Then we, who are in his image, can recognize that "There is...".  The
purest form of this recognition, I believe, is mathematics.  Of course
I'm a mathematician, so I'm biased.  :)

Tom

Tom Caylor wrote:
> Stephen,
>
> I wrote the following before you wrote this post, but I think it
> addresses it somewhat.
>
> My two cents is again to say that mathematics is about invariance.

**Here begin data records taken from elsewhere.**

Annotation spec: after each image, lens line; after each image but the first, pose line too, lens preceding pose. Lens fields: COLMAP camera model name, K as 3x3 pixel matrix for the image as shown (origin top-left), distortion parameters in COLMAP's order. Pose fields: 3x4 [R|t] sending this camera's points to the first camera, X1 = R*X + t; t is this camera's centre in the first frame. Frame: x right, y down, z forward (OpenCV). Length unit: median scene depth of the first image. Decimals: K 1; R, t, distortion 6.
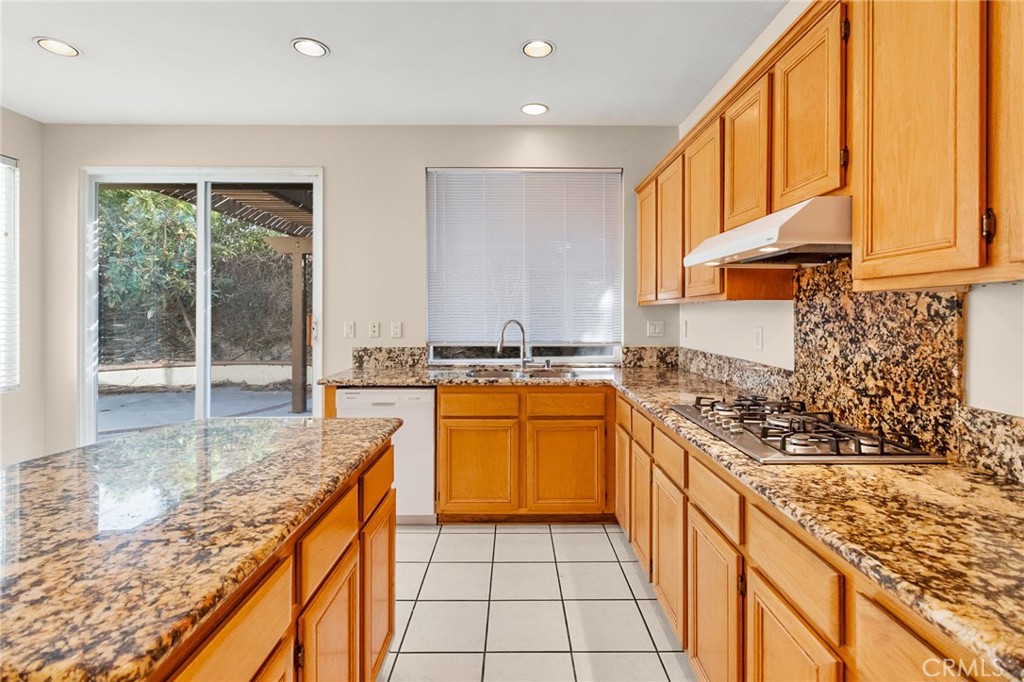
lens RADIAL K [[471.1, 0, 517.4], [0, 471.1, 313.0], [0, 0, 1]] dist [-0.000019, -0.000462]
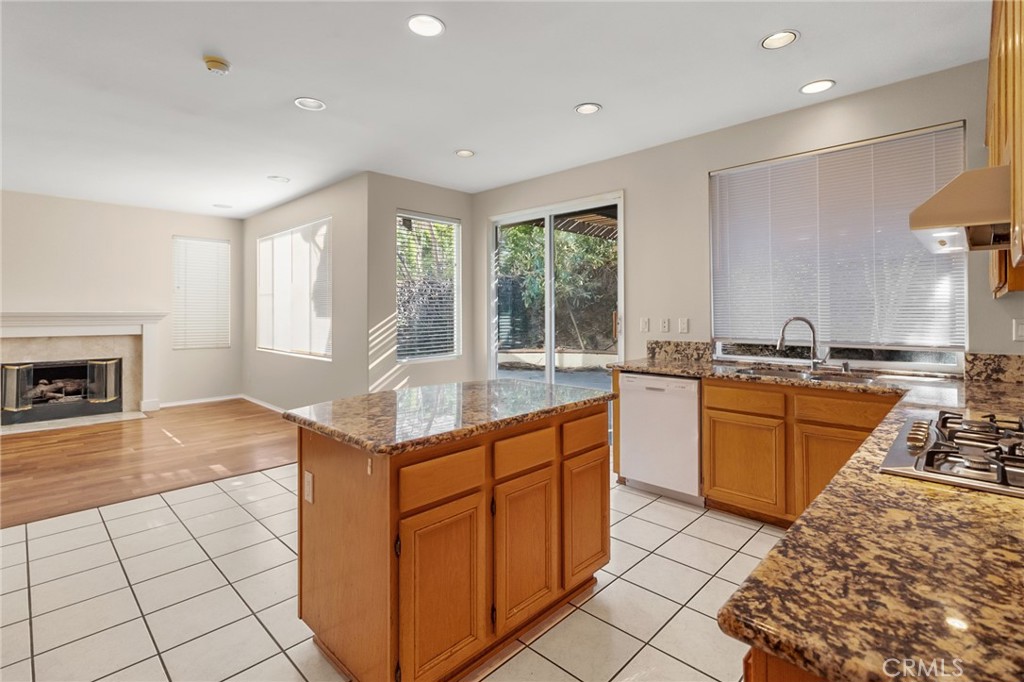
lens RADIAL K [[474.3, 0, 516.8], [0, 474.3, 309.6], [0, 0, 1]] dist [-0.008491, 0.000167]
pose [[0.714686, -0.006312, -0.699417, 0.409812], [0.005408, 0.999979, -0.003498, 0.000281], [0.699425, -0.001283, 0.714705, -0.099422]]
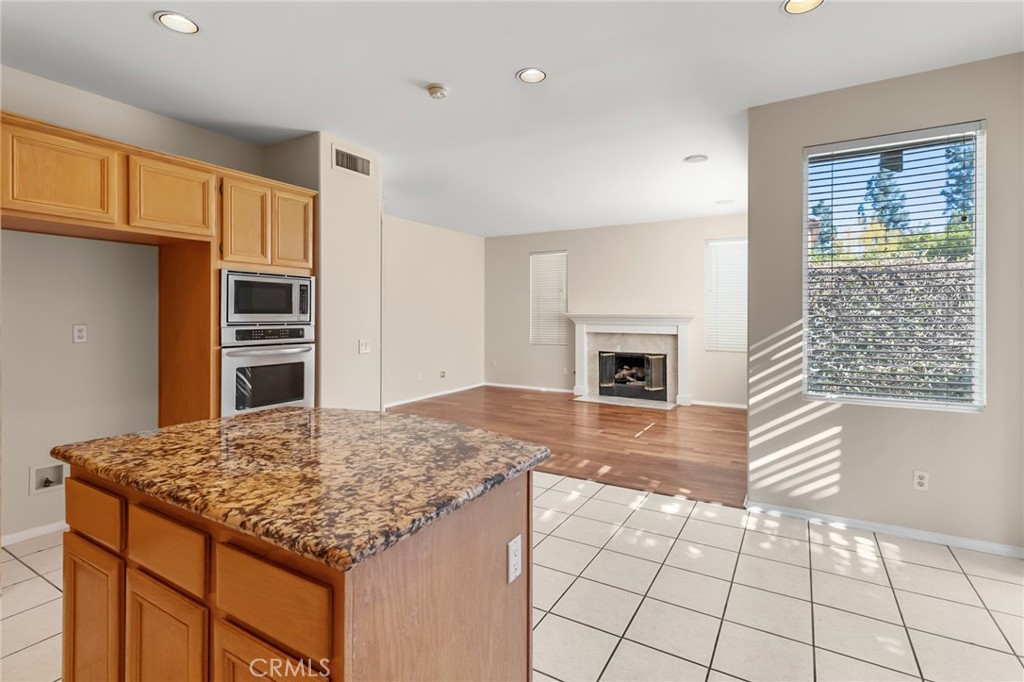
lens RADIAL K [[477.1, 0, 516.9], [0, 477.1, 315.2], [0, 0, 1]] dist [0.001389, 0.000371]
pose [[-0.508335, -0.001322, -0.861159, 0.038959], [-0.000017, 0.999999, -0.001525, 0.004230], [0.861160, -0.000761, -0.508334, 1.207255]]
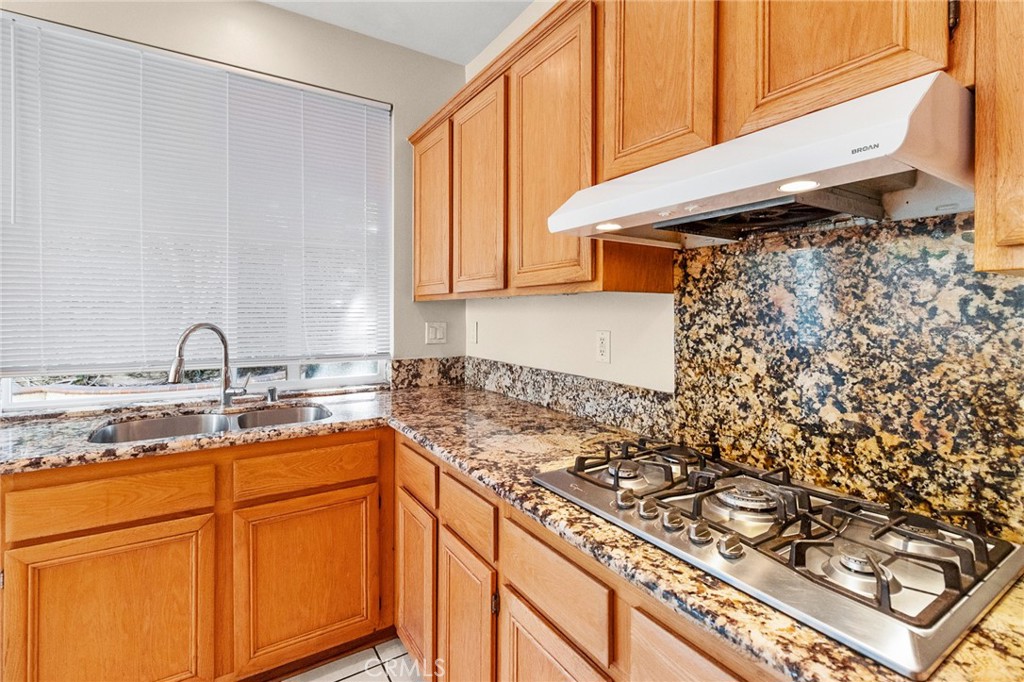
lens RADIAL K [[478.4, 0, 518.6], [0, 478.4, 312.6], [0, 0, 1]] dist [0.001221, -0.000241]
pose [[0.845474, 0.001256, 0.534015, 0.005033], [-0.002100, 0.999997, 0.000971, 0.000847], [-0.534012, -0.001942, 0.845474, 0.519727]]
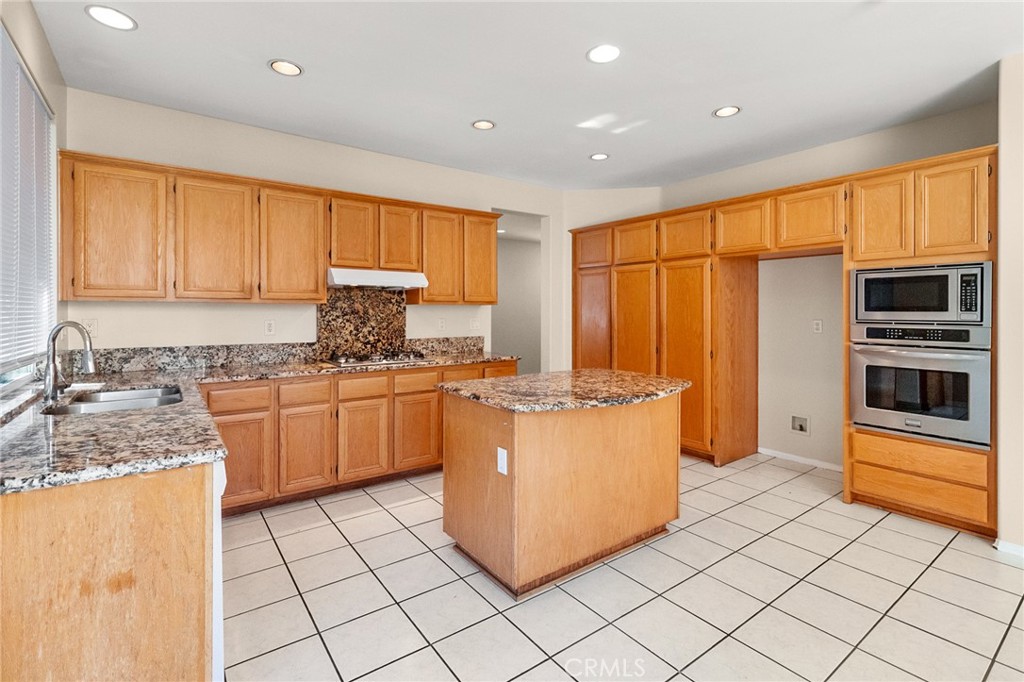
lens RADIAL K [[474.3, 0, 516.8], [0, 474.3, 309.6], [0, 0, 1]] dist [-0.008491, 0.000167]
pose [[-0.589283, 0.001230, 0.807926, -1.403416], [-0.002751, 0.999990, -0.003529, -0.000672], [-0.807922, -0.004302, -0.589274, 1.475882]]
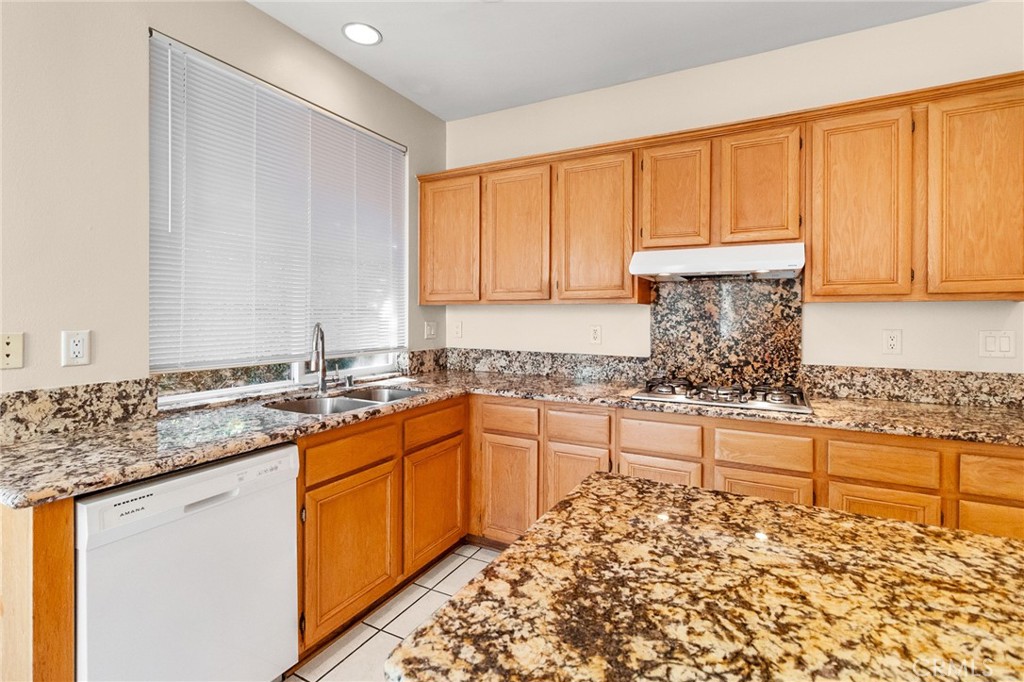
lens RADIAL K [[477.1, 0, 516.9], [0, 477.1, 315.2], [0, 0, 1]] dist [0.001389, 0.000371]
pose [[0.474667, -0.000061, 0.880165, -0.801745], [-0.004598, 0.999986, 0.002549, 0.000947], [-0.880153, -0.005257, 0.474660, 0.691924]]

> Platonia is about invariance.  Invariance is even more fundamental than
> number.  Numbers are defined by invariance.  The number 3 is the
> invariant attribute of all sets of 3.
>
> I take it that Bruno's existence is just the "interference pattern" of
> computations, as I think he sometimes puts it.  According to him, I
> think the ether that we swim in (exist in) is computations, an ether of
> consistency.  John Barrow in his book "Pi in the Sky" brought up
> the possibility that we are part of Platonia, but he concluded that
> this didn't make sense.  My opinion is that it doesn't make sense
> if Platonia is only numbers, i.e. computation.  This is for the very
> reason you bring up, Stephen.  An interference pattern requires a
> particular point of view.  But if all points of view are equally
> unspecial (modulo consistency), then we are back to the "why
> something instead of nothing?" problem ("why this particular point
> of view that I am experiencing, rather than another point of view?").
>  Something has to break the symmetry of the zero information pool.
> "Interference patterns" are not sufficient to break the symmetry.
> (Along the same line of reasoning, even an anthropic principle is not
> sufficient.)  Summing the interference patterns over all points-of-view
> results in zero.  I've taken my answer to this from somewhere outside
> myself.  There has to be someone with universal power to say "Let
> there be...".
>
> Tom
>
> Stephen Paul King wrote:
> > Hi Tom,
> >
> >     I think that you are bring up a good point but I must ask about the
> > nature of "invariance"! The notion of invariance involves a subject to which
> > the invariance obtains. If there is no such an subject, what meaning does
> > the notion of a invariance have?
> >
> > http://en.wikipedia.org/wiki/Invariant_%28mathematics%29
> >
> >
> > Onward!
> >
> > Stephen
> >
> > ----- Original Message -----
> > From: "Tom Caylor" <[EMAIL PROTECTED]>
> > To: "Everything List" <everything-list@googlegroups.com>
> > Sent: Thursday, June 22, 2006 12:13 PM
> > Subject: Re: Only Existence is necessary?
> >
> >
> > snip
> >
> > I've been thinking about Platonia lately.  I've just finished reading
> > John Barrow's "Pi in the Sky" book, and he seems to have gotten wrapped
> > around the axle in regard to mathematics and Platonia.  I think that
> > mathematics is not primarily about numbers.  Mathematics is about
> > invariance.  Invariance is not about any *thing* (existence)
> > specifically.  Perhaps this thought can shed light on this somehow?